When Chad went off to the University of Miami, he talked his dad, Dan Kaleky, into opening a 3,000-square-foot smartphone store in Fort Lauderdale. They opened in 2011, with Dan handling daily operations and Chad doing the purchasing. It aligned well with Dan’s main venture, buying and reselling high-end Sennheiser headphones.
After about a year, competition loomed and business declined. The Kaleky duo expanded to other refurbished goods: tablets, cameras and laptops, trying to see what worked. They sold retail online through third-party vendors like Amazon. Chad, still a full-time student, drove up on weekends to inspect inventory. At the end of 2013, Kalektronics Inc. moved to an 8,000-square-foot space in Sunrise.
In 2014, the Kalekys decided to try refurbishing goods themselves. The company bought as-is goods, returns and broken goods, and did repairs, testing and repackaging.
In the business, Dan, also a general contractor, was very handy. Chad, who earned a degree in mechanical engineering in 2015, was skilled at systems. “Together we made a good team,” Chad said.
Kalektronics expanded to other consumer goods: housewares, kitchen appliances, consumer electronics and tools. “We tried absolutely everything to find the best fit,” Chad said. The company got into wholesaling about six months ago.
The business has 12 employees. Chad, now 22, is chief operations officer, and Dan is chief executive officer. Dan’s brother-in-law, Steve Weiss, is director of wholesale operations.
The company had sales of $2.7 million in 2015. Kalektronics has outgrown its current space and is stockpiling inventory for projected wholesale business. They have several growth opportunities but aren’t sure which will be profitable. Current accounting procedures are not tracking enough information to be helpful, Chad said.
The Miami Herald and counselors from Broward SCORE, a nonprofit with volunteer counselors from the business community who mentor small business owners, conducted a Small Business Makeover. The SCORE tune-up team included Michael Statner, president of Focus Systems, an IT and business consulting company; Tapan Chakrabarty, managing partner of Publishaletter.com, who has had senior operating roles at several Fortune 500 companies; and Angelica Love, a certified life coach and business coach.
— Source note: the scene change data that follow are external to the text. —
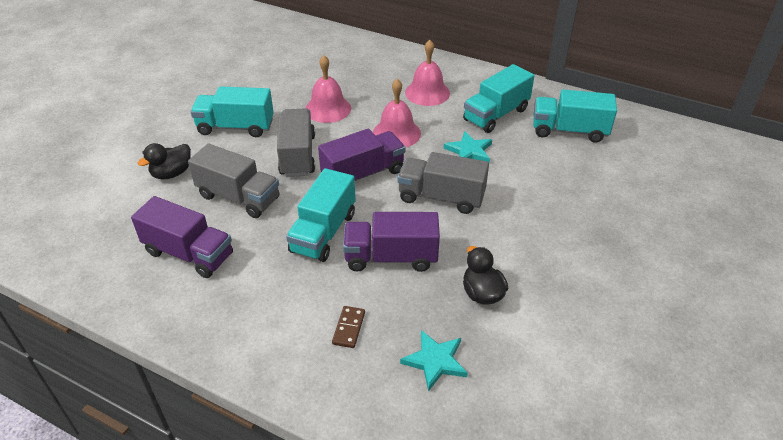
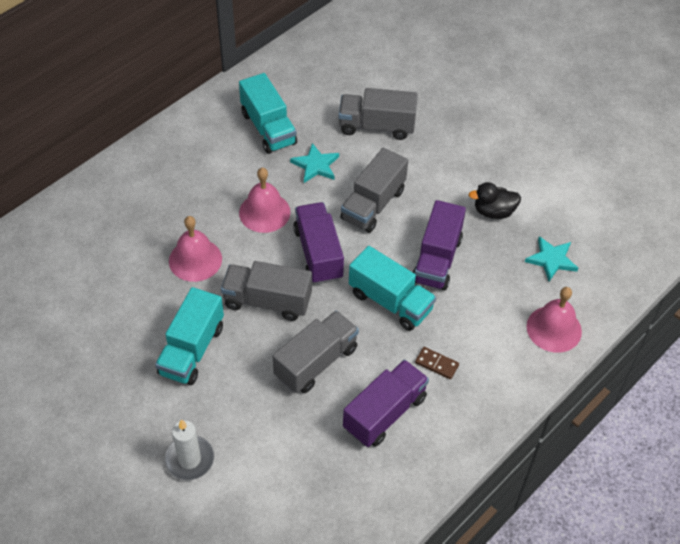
camera: 75 degrees left, 10 degrees up
black duck [138,143,191,179] -> none
brown domino [332,306,365,348] -> brown domino moved to [415,347,459,379]
pink bell [405,40,450,106] -> pink bell moved to [526,287,582,353]
turquoise truck [533,89,617,143] -> none
none -> white candle [164,419,214,480]
none -> grey truck [339,88,418,140]

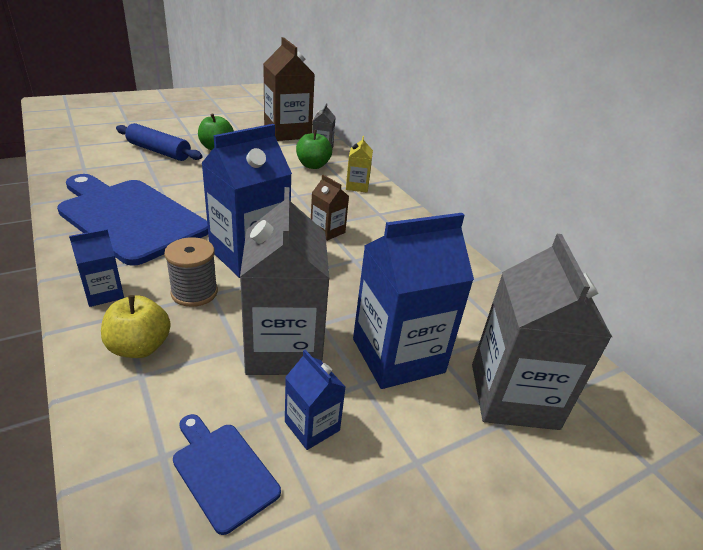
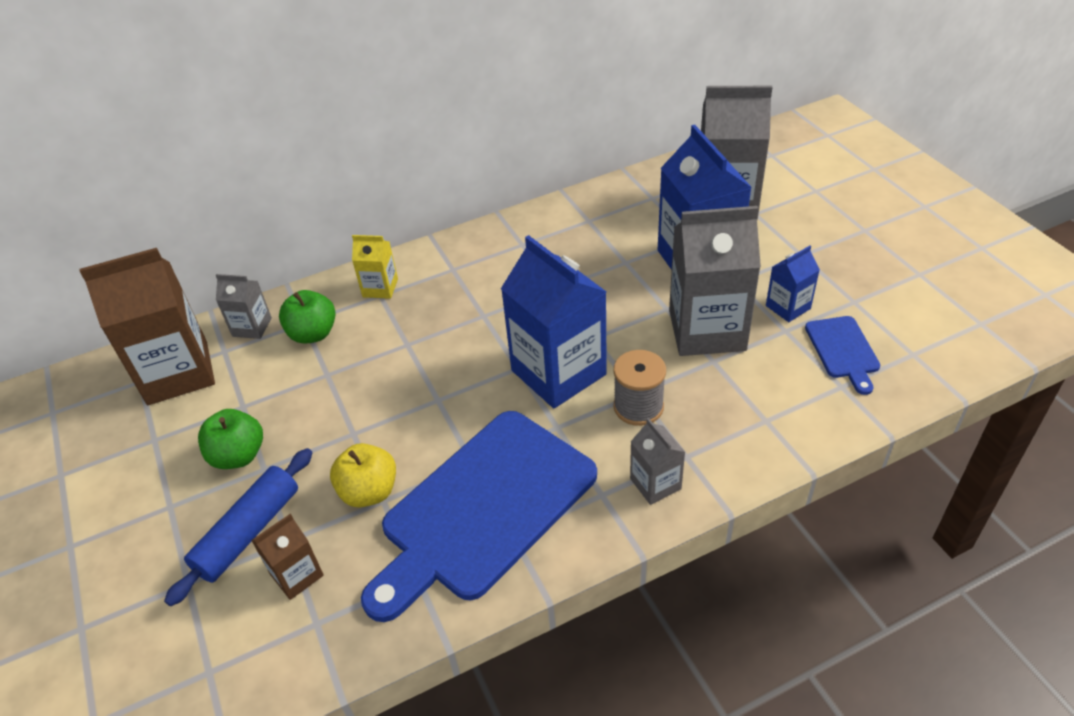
camera: 80 degrees left, 10 degrees up
blue carton [69,229,124,307] -> grey carton [630,418,685,505]
yellow apple [101,295,171,358] -> yellow apple moved to [330,443,396,507]
blue cutting board [173,414,281,535] -> blue cutting board turned 60 degrees counterclockwise [805,316,880,395]
brown carton [311,175,349,241] -> brown carton moved to [251,514,324,600]

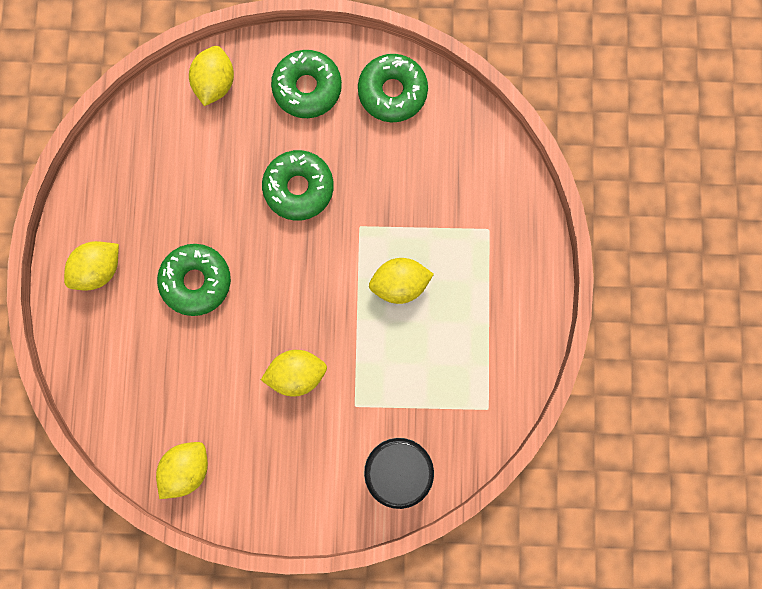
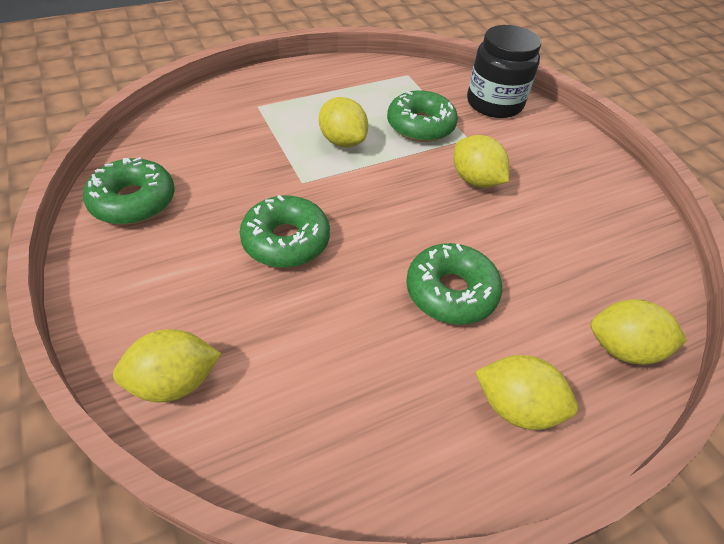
camera: 120 degrees left, 30 degrees down
yellow lemon [156,442,208,499] -> yellow lemon moved to [591,299,687,365]
green donut [271,50,342,118] -> green donut moved to [387,90,458,142]

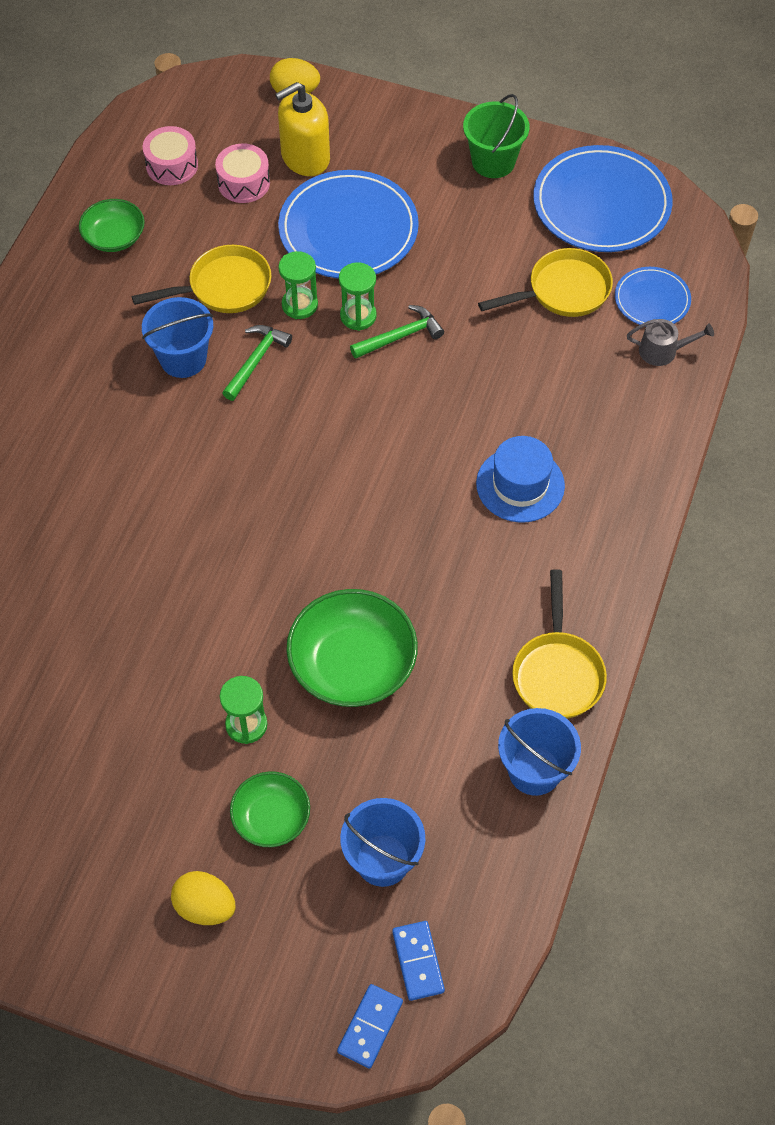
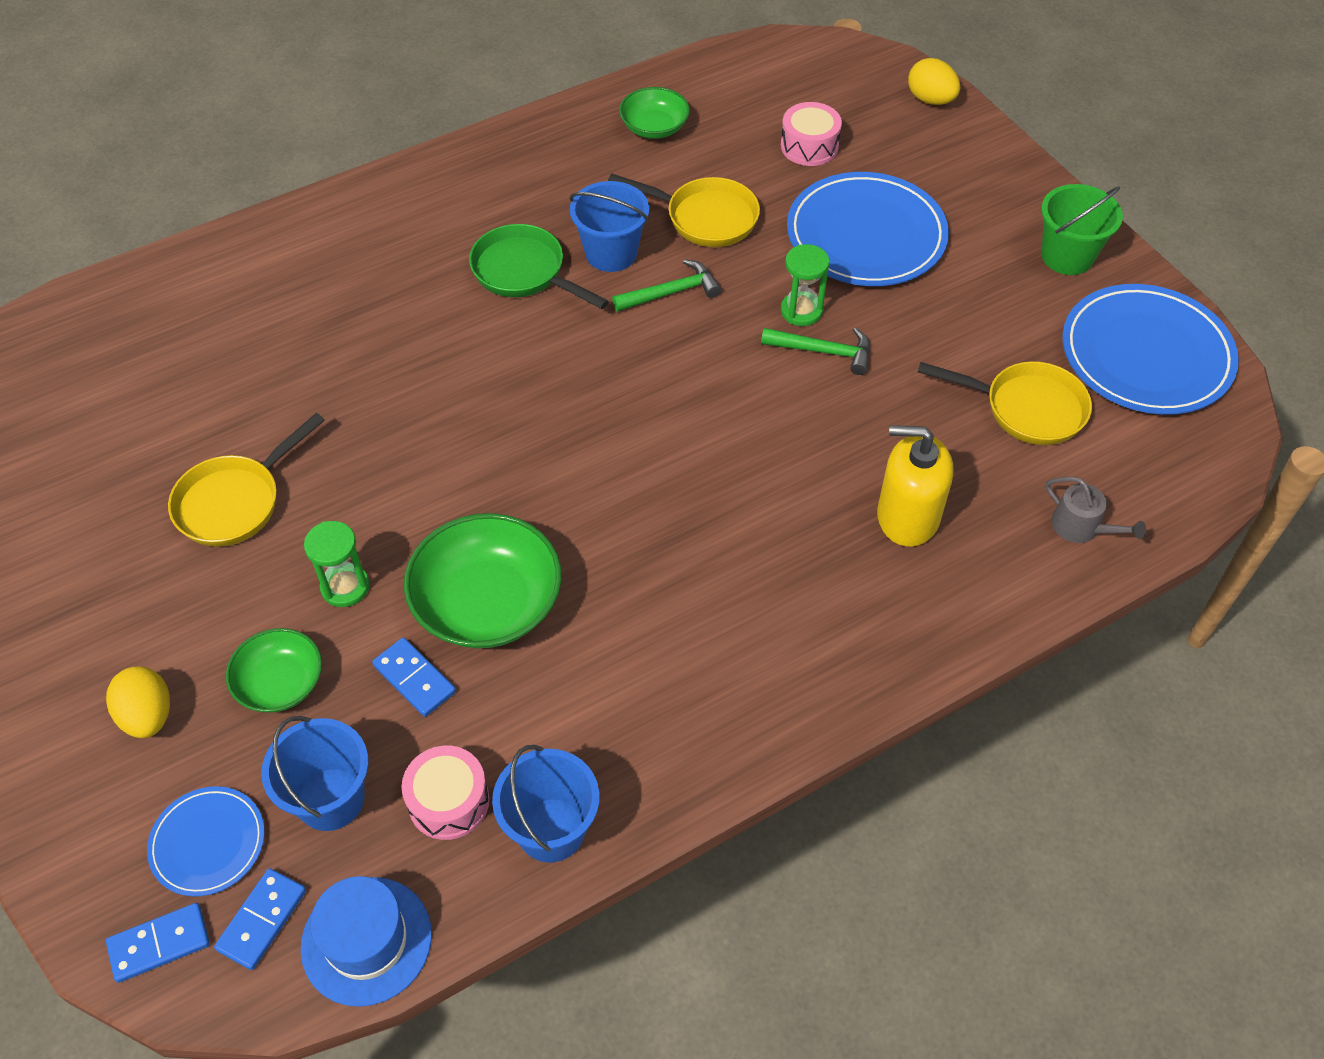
camera: 40 degrees right, 5 degrees down
pink drum [143,126,198,185] -> pink drum moved to [402,746,489,840]
yellow soap dispenser [275,82,330,176] -> yellow soap dispenser moved to [877,425,953,547]
green hourglass [278,251,318,319] -> none
blue hat [476,436,565,522] -> blue hat moved to [301,876,432,1007]
yellow pan [512,569,607,719] -> yellow pan moved to [168,413,325,547]
blue plate [615,267,691,327] -> blue plate moved to [147,786,265,897]
none -> blue domino [372,637,456,717]
none -> green pan [469,224,609,309]

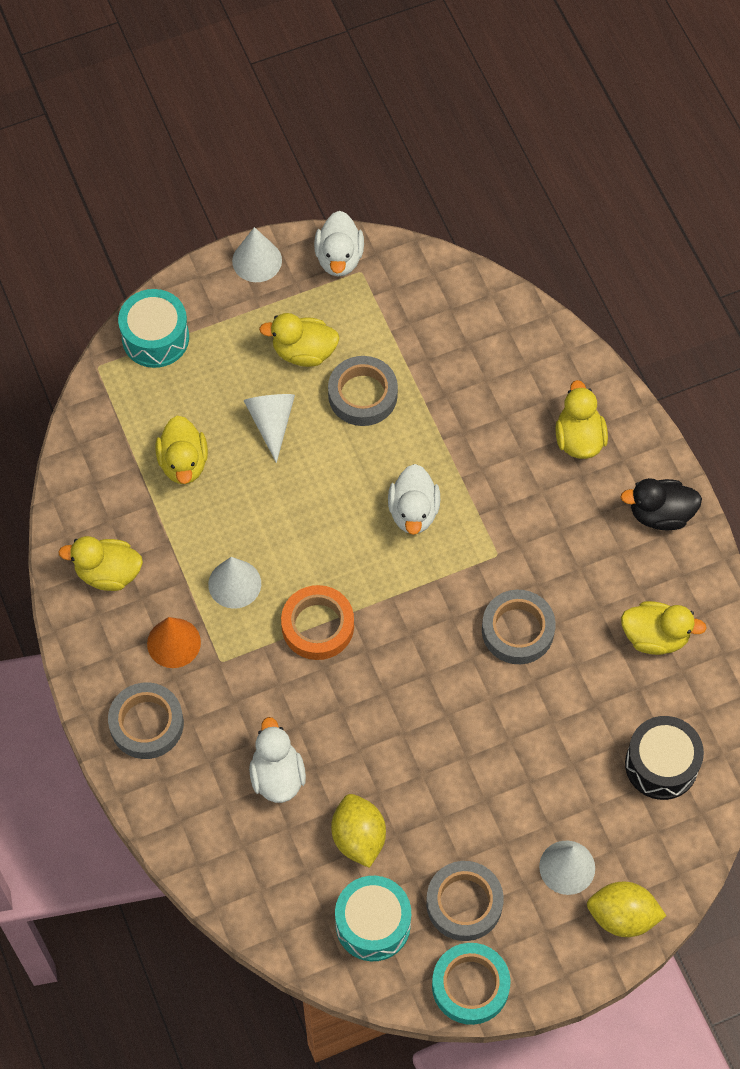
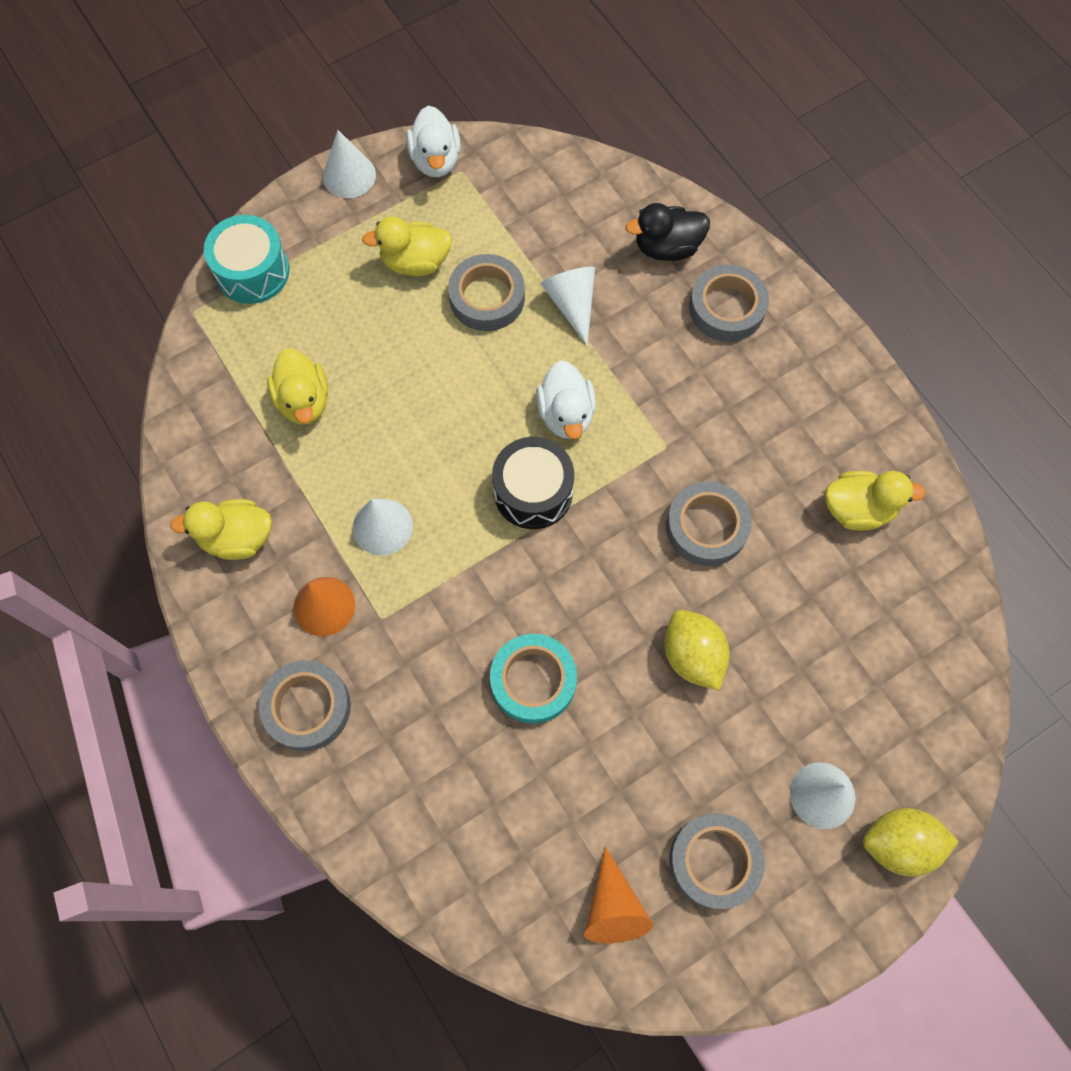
camera: 10 degrees left, 5 degrees up
white cone [244,394,295,463] -> white cone moved to [541,267,595,345]
white duck [249,717,306,803] -> none
orange tape [281,585,354,660] -> none
yellow lemon [331,794,386,868] -> yellow lemon moved to [665,610,730,691]
turquoise drum [335,876,411,961] -> orange cone [584,847,653,943]
turquoise tape [432,943,510,1025] -> turquoise tape moved to [490,634,577,724]
yellow duck [555,380,608,459] -> grey tape [689,264,769,342]
black duck [621,478,702,530] -> black duck moved to [625,203,710,261]
black drum [625,716,704,800] -> black drum moved to [492,437,574,529]

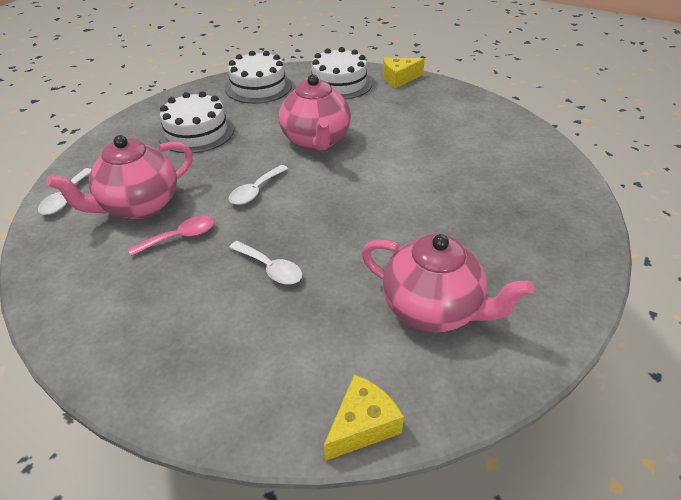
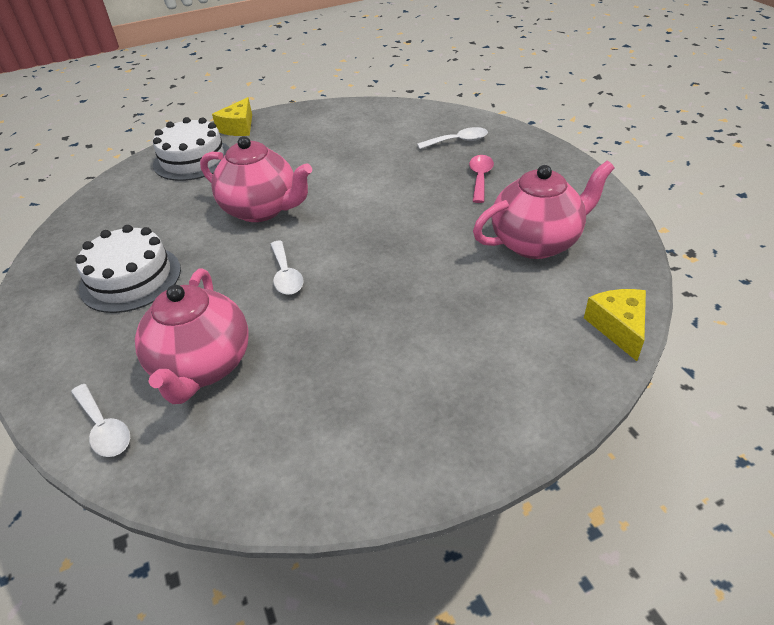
camera: 50 degrees left, 0 degrees up
pink spoon [128,216,215,256] -> pink spoon moved to [469,155,494,203]
white cake [225,51,292,104] -> none
white spoon [229,241,302,285] -> white spoon moved to [417,127,488,149]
Here is the SCORE team’s advice:
Write a business plan: “We all need a road map to help us get to where we are going,” Statner said. “A business plan helps us more fully understand our direction and explore all the impediments standing in our way.” It also helps plan for contingencies, if things don’t go exactly as conceived, he said. Love said the process will make the principals sit down together and agree on what they are doing and how they are going to do it going forward.
Get accounting in order: Kalektronics’ accounting methods have been sufficient for tax purposes but little else. “The best way to run a profitable business is to run the company by the numbers,” Love said. “We plan monthly what we think we will sell and what we think it will cost. Then we look at the numbers at the end of the month. If they are different, we address the variances, revise next month’s budget and play the game again. It’s no different than keeping a budget in our own lives.” The financials should be generated monthly and must be accurate to properly portray the health of the company, Statner said. Accurate financials also must be kept if you need to borrow capital for growth.